* WORK TO COMPLETE *
1. In the text on the Galápagos carpenter bee, why is this bee called a "carpenter bee"?
2. Retype the part of the Galápagos carpenter bee text that opens with the words containing "Xylocopa darwini, the" and closes with "of the archipelago.".
3. Extend the text about the Galápagos carpenter bee, picking up after its last sentence.

* DOCUMENT SEGMENT *
Xylocopa darwini, the Galápagos carpenter bee, is the only native species of bee in the Galápagos Islands, to which it is endemic. Altogether, only three species of bee are found in the islands. This species is found on 75% of the largest islands. It is sexually dimorphic and is known for its complex behavior. As the only native bee, Xylocopa darwini serves as an important primary pollinator within the plant-pollinator network of the archipelago.

== Description ==
The leaf-cutter bee and the wool carder bee are introduced, making the Galápagos carpenter bee the only native species. As a sexually dimorphic species, the male and female bees look different. The female bee is dark and shiny with black setae, and is commonly found throughout the year. The male is rarer, with a black abdomen and yellow-brown setae. A rare specimen in the Smithsonian collection exhibits gynandromorphism, with a visually female left side and a visually male right side.

== Distribution ==
Galapagos carpenter bees can be found on 9 out of the 12 largest islands, but not all of the islands in the archipelago. These include Isabela, San Cristóbal, Santa Cruz, Santiago, Fernandina, Floreana, Genovesa, Santa Fe, and Española.

== Behavior ==
This insect gets its common name 'carpenter bee' from the way that females form nests. They bore holes into the branches and trunks of trees and lay their eggs within the solitary cavities. They prefer to bore holes into soft dead wood, such as the wood of sea hibiscus, Croton, palo santo and coral trees. Male Galápagos carpenter bees have been recorded exhibiting territorial behavior, and may defend plants from intruders. They patrol the claimed shrub or tree and chase away trespassing animals, but allow female bees to enter the defended area.

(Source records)

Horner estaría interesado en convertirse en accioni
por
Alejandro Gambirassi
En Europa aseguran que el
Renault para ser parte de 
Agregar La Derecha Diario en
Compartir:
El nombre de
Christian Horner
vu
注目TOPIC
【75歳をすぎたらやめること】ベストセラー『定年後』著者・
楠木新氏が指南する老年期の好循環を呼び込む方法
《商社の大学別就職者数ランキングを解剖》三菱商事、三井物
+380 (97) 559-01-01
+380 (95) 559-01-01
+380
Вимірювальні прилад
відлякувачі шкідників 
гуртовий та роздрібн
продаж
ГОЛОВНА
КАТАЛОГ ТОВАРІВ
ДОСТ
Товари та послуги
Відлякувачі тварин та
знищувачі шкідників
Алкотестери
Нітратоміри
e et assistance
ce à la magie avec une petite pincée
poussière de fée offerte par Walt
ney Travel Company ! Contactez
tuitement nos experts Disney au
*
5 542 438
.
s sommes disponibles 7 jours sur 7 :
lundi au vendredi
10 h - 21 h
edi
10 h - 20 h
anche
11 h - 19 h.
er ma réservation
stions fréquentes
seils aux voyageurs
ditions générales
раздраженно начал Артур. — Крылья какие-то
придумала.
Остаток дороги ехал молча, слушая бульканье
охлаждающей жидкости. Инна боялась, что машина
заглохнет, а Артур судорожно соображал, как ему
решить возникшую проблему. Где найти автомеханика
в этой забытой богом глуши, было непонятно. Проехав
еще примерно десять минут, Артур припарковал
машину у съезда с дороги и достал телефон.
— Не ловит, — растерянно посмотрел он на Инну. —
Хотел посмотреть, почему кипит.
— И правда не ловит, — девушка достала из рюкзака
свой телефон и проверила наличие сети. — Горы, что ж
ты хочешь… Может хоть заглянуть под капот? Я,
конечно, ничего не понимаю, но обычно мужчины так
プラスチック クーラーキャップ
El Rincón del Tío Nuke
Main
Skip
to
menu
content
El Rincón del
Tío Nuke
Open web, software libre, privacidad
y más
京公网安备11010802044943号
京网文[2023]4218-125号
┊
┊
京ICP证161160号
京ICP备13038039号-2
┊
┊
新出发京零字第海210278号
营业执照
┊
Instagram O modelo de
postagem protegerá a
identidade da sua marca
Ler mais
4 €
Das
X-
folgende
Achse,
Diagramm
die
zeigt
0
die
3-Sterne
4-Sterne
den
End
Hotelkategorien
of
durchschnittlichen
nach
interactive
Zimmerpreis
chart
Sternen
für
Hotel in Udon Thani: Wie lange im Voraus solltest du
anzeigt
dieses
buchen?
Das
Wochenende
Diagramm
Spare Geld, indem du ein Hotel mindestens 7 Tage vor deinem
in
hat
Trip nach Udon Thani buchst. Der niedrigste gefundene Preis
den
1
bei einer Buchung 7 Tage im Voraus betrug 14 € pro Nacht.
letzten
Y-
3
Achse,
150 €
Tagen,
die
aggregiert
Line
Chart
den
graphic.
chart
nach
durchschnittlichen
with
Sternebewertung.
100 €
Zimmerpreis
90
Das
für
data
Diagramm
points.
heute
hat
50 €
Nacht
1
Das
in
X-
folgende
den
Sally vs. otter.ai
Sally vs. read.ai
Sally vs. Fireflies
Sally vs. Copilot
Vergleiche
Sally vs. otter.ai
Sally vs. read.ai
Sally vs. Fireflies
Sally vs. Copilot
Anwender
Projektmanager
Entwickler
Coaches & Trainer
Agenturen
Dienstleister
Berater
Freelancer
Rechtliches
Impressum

* SOLVED TASKS *
1. The name comes from how the females make their nests. They bore holes into the branches and trunks of trees and lay their eggs inside the separate cavities.

2.
Xylocopa darwini, the Galápagos carpenter bee, is the only native species of bee in the Galápagos Islands, to which it is endemic. Altogether, only three species of bee are found in the islands. This species is found on 75% of the largest islands. It is sexually dimorphic and is known for its complex behavior. As the only native bee, Xylocopa darwini serves as an important primary pollinator within the plant-pollinator network of the archipelago.

3.
== Ecological role ==
These insects serve as an important keystone species since they are the predominant pollinators of native and introduced plants on the islands. They are the most generalized pollinators in the Galápagos ecosystem, meaning that they consume nectar and pollen from the widest array of different flowers, adding up to at least 84 flowering species. They compete for food with other pollinators including birds, lizards, and other insects. Their niche as pollinators is vital to the stability of plant populations, even though most well documented plant species on the archipelago are capable of self-pollination. Galapagos carpenter bee populations could be negatively impacted by invasive species through competition and predation. Introduced birds such as the smooth-billed ani have been documented preying on the bees, which could significantly affect the unique ecosystem of the archipelago.

These bees are parasitized by the blister beetle Cissites maculata, and the two species have a phoretic relationship. The presence of both the bees and parasitoid beetles on the islands suggests that they were transported together and colonized the archipelago concurrently.